### [Passage given]
(begin)
1https://nl.mathworks.com/help/matlab/matlab_prog/run-sections-of-programs.html

4

6. The exercises often require you to make changes within a separate .m file, rather than the

top-level script. This means that inspecting the variables in these files is not easily done

without debugging. If you do not know how to debug code in matlab, then please read

matlab’s documentation on how to set breakpoints (especially the ability to automatically

set breakpoint on error), and subsequently how you can examine values once you are in

debug mode.

1 Eigen-pedestrians

Exercises refer to code sections in assignment eigen pedestrians.m.

Let us start by exploring the dataset a bit. It may be difficult to interpret the LRF and HOG

feature representations, but it is possible to visualize the gray-level intensity images by resizing

them to their original size. Note that these 25 × 50 pixel images have been reshaped to

1 × 1250-dimensional vectors. To restore one vector to its original size, the Matlab command

reshape can be used. After reshaping the matrix, it can be visualized by using imshow.

Note: imshow will automatically scale the intensities if you pass it an empty array as second

argument, e.g. imshow(I, []).

Exercise 1.1. Visualize several pedestrian and background samples from the training

data. Note: You do not need to start from scratch, a lot of the boilerplate is already given

in the provided assignment script referred to in the boxed note at the top of this section. In

the script, look for code block with the comment ’Exercise 1.1’. You will see that you only

need to complete the function imshow_intensity_features.m. For instance, this first

exercise can be solved using the correct calls to reshape and imshow only.

Some classifiers may not be able to handle the high dimensionality of the input data. Principal

Component Analysis (PCA) is one method to reduce the data dimensionality by projecting it into

a linear subspace that maintains most of the variance in the data, see Appendix A.

Question 1.1. For each of the three feature types, what is the maximum number of PCA

components? Motivate your answer.

In this section, we shall study using PCA on the gray-level intensity features. In your submitted

solution, you cannot use the built-in Matlab functions pca or princomp. Instead, make your

own implementation, for which you can use Appendix A as a reference. You are allowed to use

Matlab’s eig function to compute eigenvectors and eigenvalues. Notice that to correctly project

data onto the PCA dimensions, the mean vector should be subtracted from the data, so this

vector needs to be computed too.

Exercise 1.2. Compute the principal components from the dataset, and visualize the

mean, and the first 10 principal components as images. Note: Be aware that there are

different conventions to represent feature vectors. For instance, in math notation (as in

Appendix A), features vectors are typically expressed as column vectors. But in the code

and data matrices, the features are given as rows. This difference matters when doing dot

products between matrices and vectors.

These principal components are the eigen-vectors of the covariance computed on the given image

intensity features. Since the image dataset contains pedestrians, its principal components

can also be called eigen-pedestrians.

5

Question 1.2. Include images of the “mean” pedestrian, and the 10 eigen-pedestrians

in your report. How do you interpret the light/dark regions in the eigen-pedestrians? What

color would a PCA weight of ”0” have in these images? And, what color would an intensity

of ”0” have in the intensity images from Exercise 1.1?
(end)
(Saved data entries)
(begin)
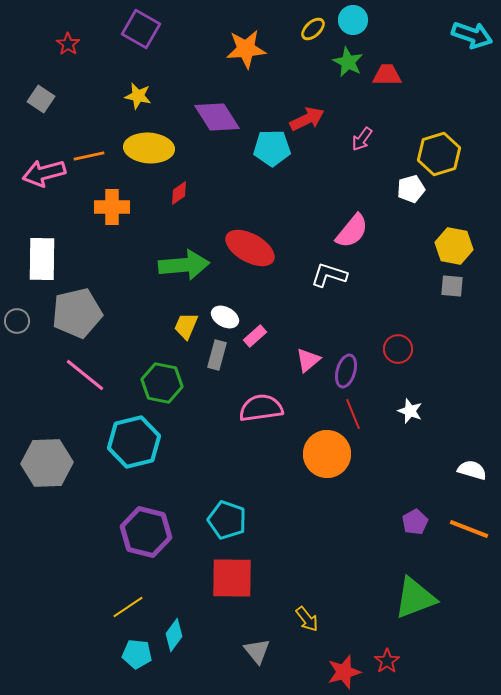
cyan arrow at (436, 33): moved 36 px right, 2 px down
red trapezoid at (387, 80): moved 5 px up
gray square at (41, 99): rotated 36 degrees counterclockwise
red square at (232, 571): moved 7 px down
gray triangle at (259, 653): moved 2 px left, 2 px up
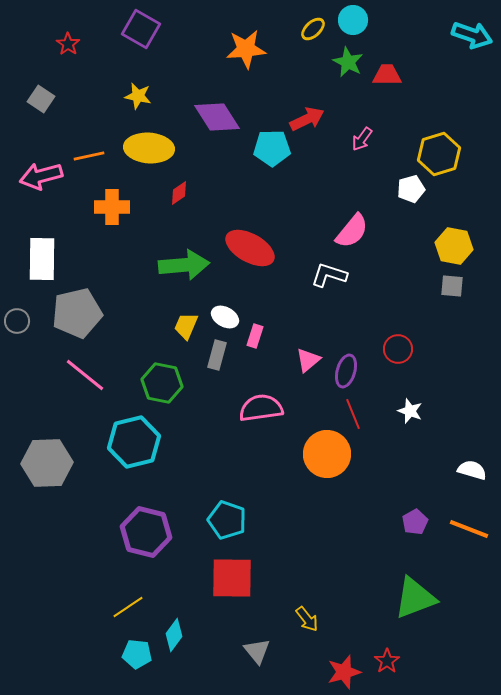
pink arrow at (44, 173): moved 3 px left, 3 px down
pink rectangle at (255, 336): rotated 30 degrees counterclockwise
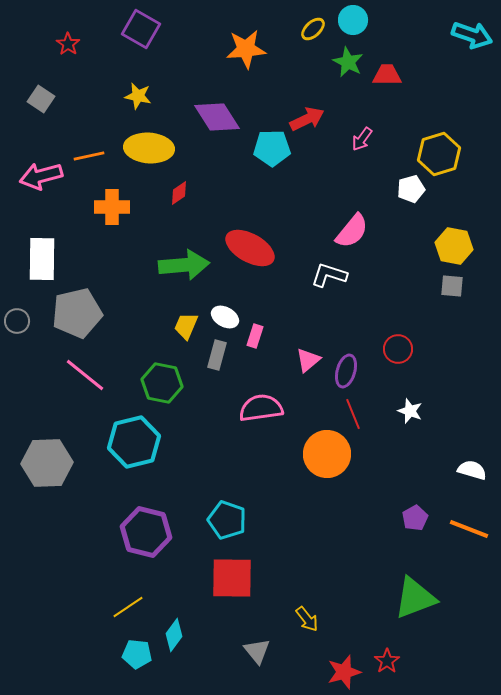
purple pentagon at (415, 522): moved 4 px up
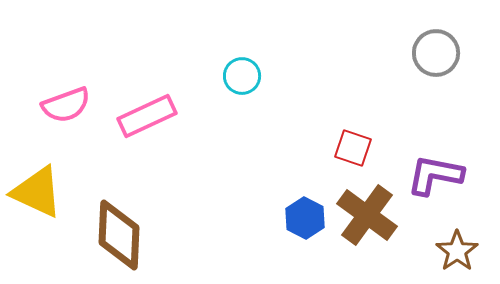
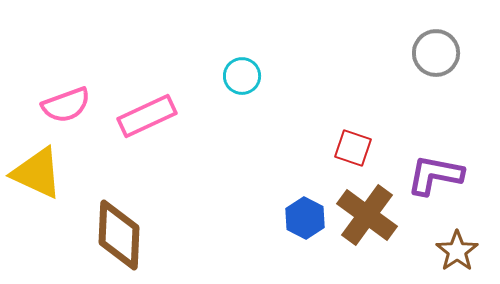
yellow triangle: moved 19 px up
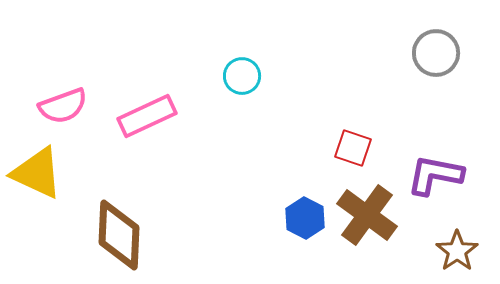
pink semicircle: moved 3 px left, 1 px down
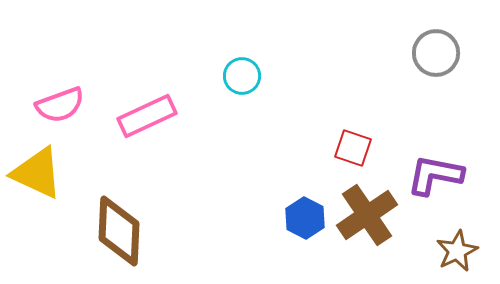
pink semicircle: moved 3 px left, 1 px up
brown cross: rotated 20 degrees clockwise
brown diamond: moved 4 px up
brown star: rotated 9 degrees clockwise
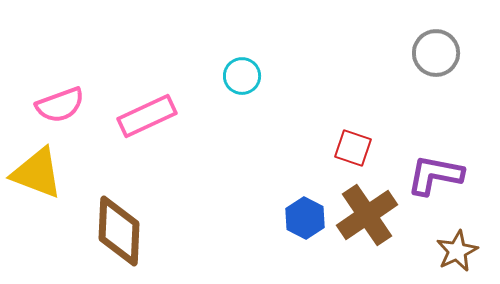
yellow triangle: rotated 4 degrees counterclockwise
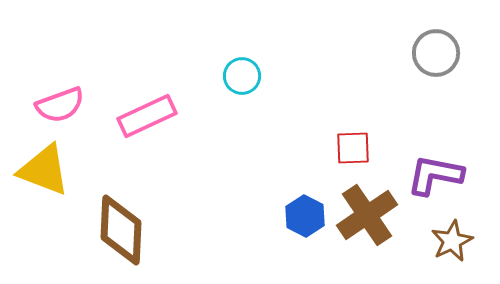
red square: rotated 21 degrees counterclockwise
yellow triangle: moved 7 px right, 3 px up
blue hexagon: moved 2 px up
brown diamond: moved 2 px right, 1 px up
brown star: moved 5 px left, 10 px up
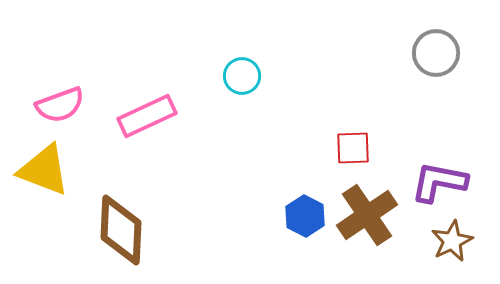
purple L-shape: moved 4 px right, 7 px down
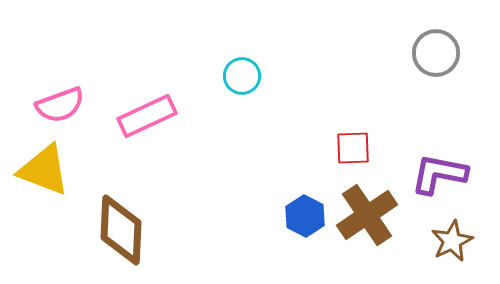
purple L-shape: moved 8 px up
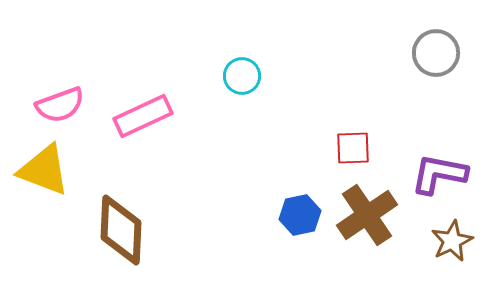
pink rectangle: moved 4 px left
blue hexagon: moved 5 px left, 1 px up; rotated 21 degrees clockwise
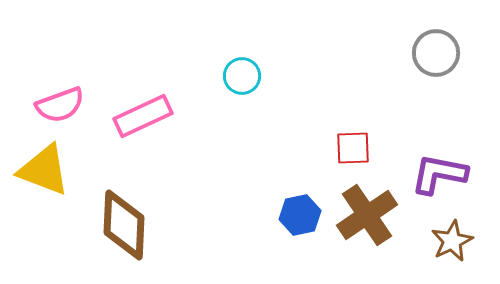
brown diamond: moved 3 px right, 5 px up
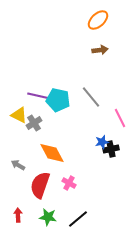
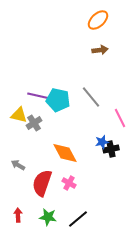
yellow triangle: rotated 12 degrees counterclockwise
orange diamond: moved 13 px right
red semicircle: moved 2 px right, 2 px up
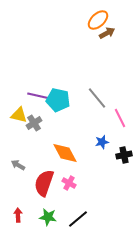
brown arrow: moved 7 px right, 17 px up; rotated 21 degrees counterclockwise
gray line: moved 6 px right, 1 px down
black cross: moved 13 px right, 6 px down
red semicircle: moved 2 px right
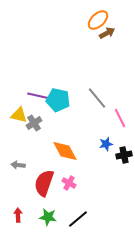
blue star: moved 4 px right, 2 px down
orange diamond: moved 2 px up
gray arrow: rotated 24 degrees counterclockwise
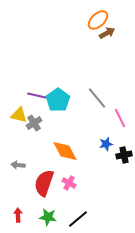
cyan pentagon: rotated 25 degrees clockwise
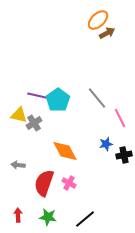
black line: moved 7 px right
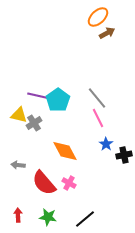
orange ellipse: moved 3 px up
pink line: moved 22 px left
blue star: rotated 24 degrees counterclockwise
red semicircle: rotated 60 degrees counterclockwise
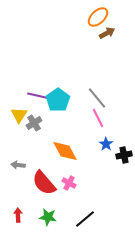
yellow triangle: rotated 48 degrees clockwise
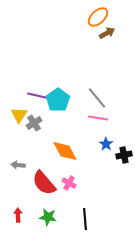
pink line: rotated 54 degrees counterclockwise
black line: rotated 55 degrees counterclockwise
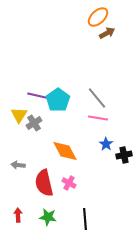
red semicircle: rotated 28 degrees clockwise
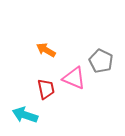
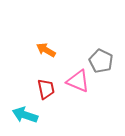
pink triangle: moved 4 px right, 3 px down
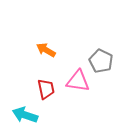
pink triangle: rotated 15 degrees counterclockwise
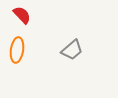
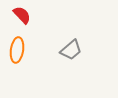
gray trapezoid: moved 1 px left
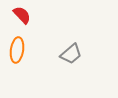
gray trapezoid: moved 4 px down
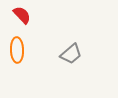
orange ellipse: rotated 10 degrees counterclockwise
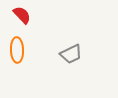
gray trapezoid: rotated 15 degrees clockwise
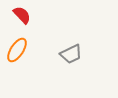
orange ellipse: rotated 35 degrees clockwise
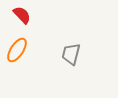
gray trapezoid: rotated 130 degrees clockwise
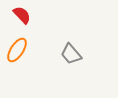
gray trapezoid: rotated 55 degrees counterclockwise
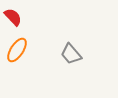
red semicircle: moved 9 px left, 2 px down
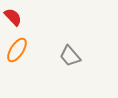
gray trapezoid: moved 1 px left, 2 px down
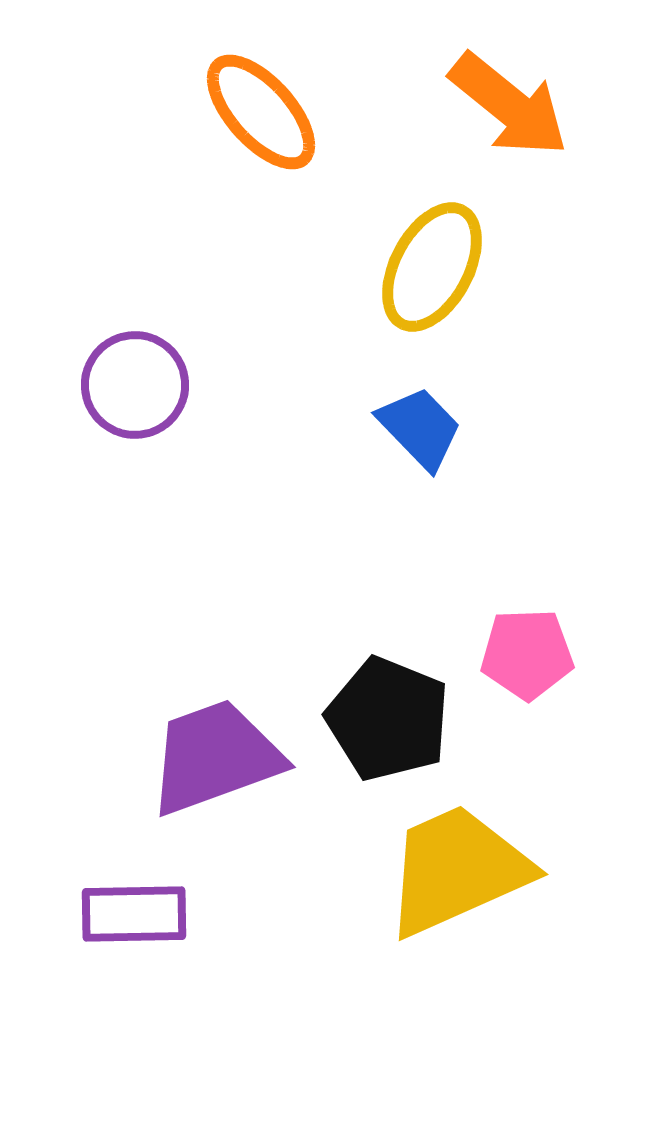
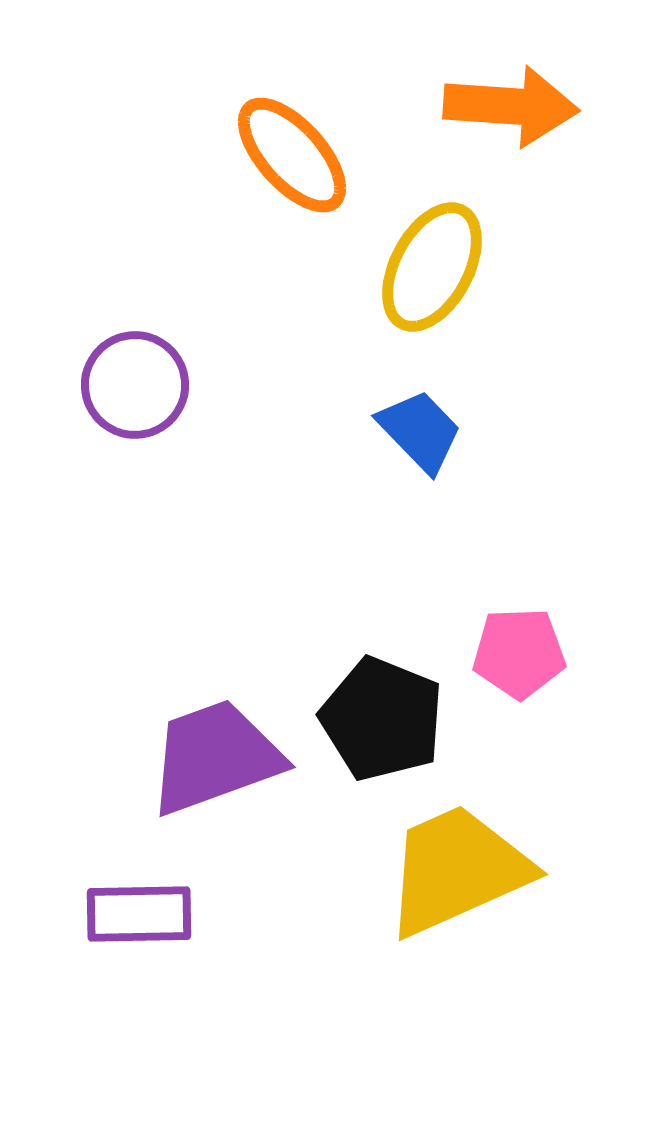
orange arrow: moved 2 px right, 1 px down; rotated 35 degrees counterclockwise
orange ellipse: moved 31 px right, 43 px down
blue trapezoid: moved 3 px down
pink pentagon: moved 8 px left, 1 px up
black pentagon: moved 6 px left
purple rectangle: moved 5 px right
(end)
### [Stated problem]
Please print the portion of the eigen-pedestrians passage starting with "need to complete" and going on through "Motivate your answer.". These items were drawn from a separate source.

### [Answer below]
need to complete the function imshow_intensity_features.m. For instance, this first

exercise can be solved using the correct calls to reshape and imshow only.

Some classifiers may not be able to handle the high dimensionality of the input data. Principal

Component Analysis (PCA) is one method to reduce the data dimensionality by projecting it into

a linear subspace that maintains most of the variance in the data, see Appendix A.

Question 1.1. For each of the three feature types, what is the maximum number of PCA

components? Motivate your answer.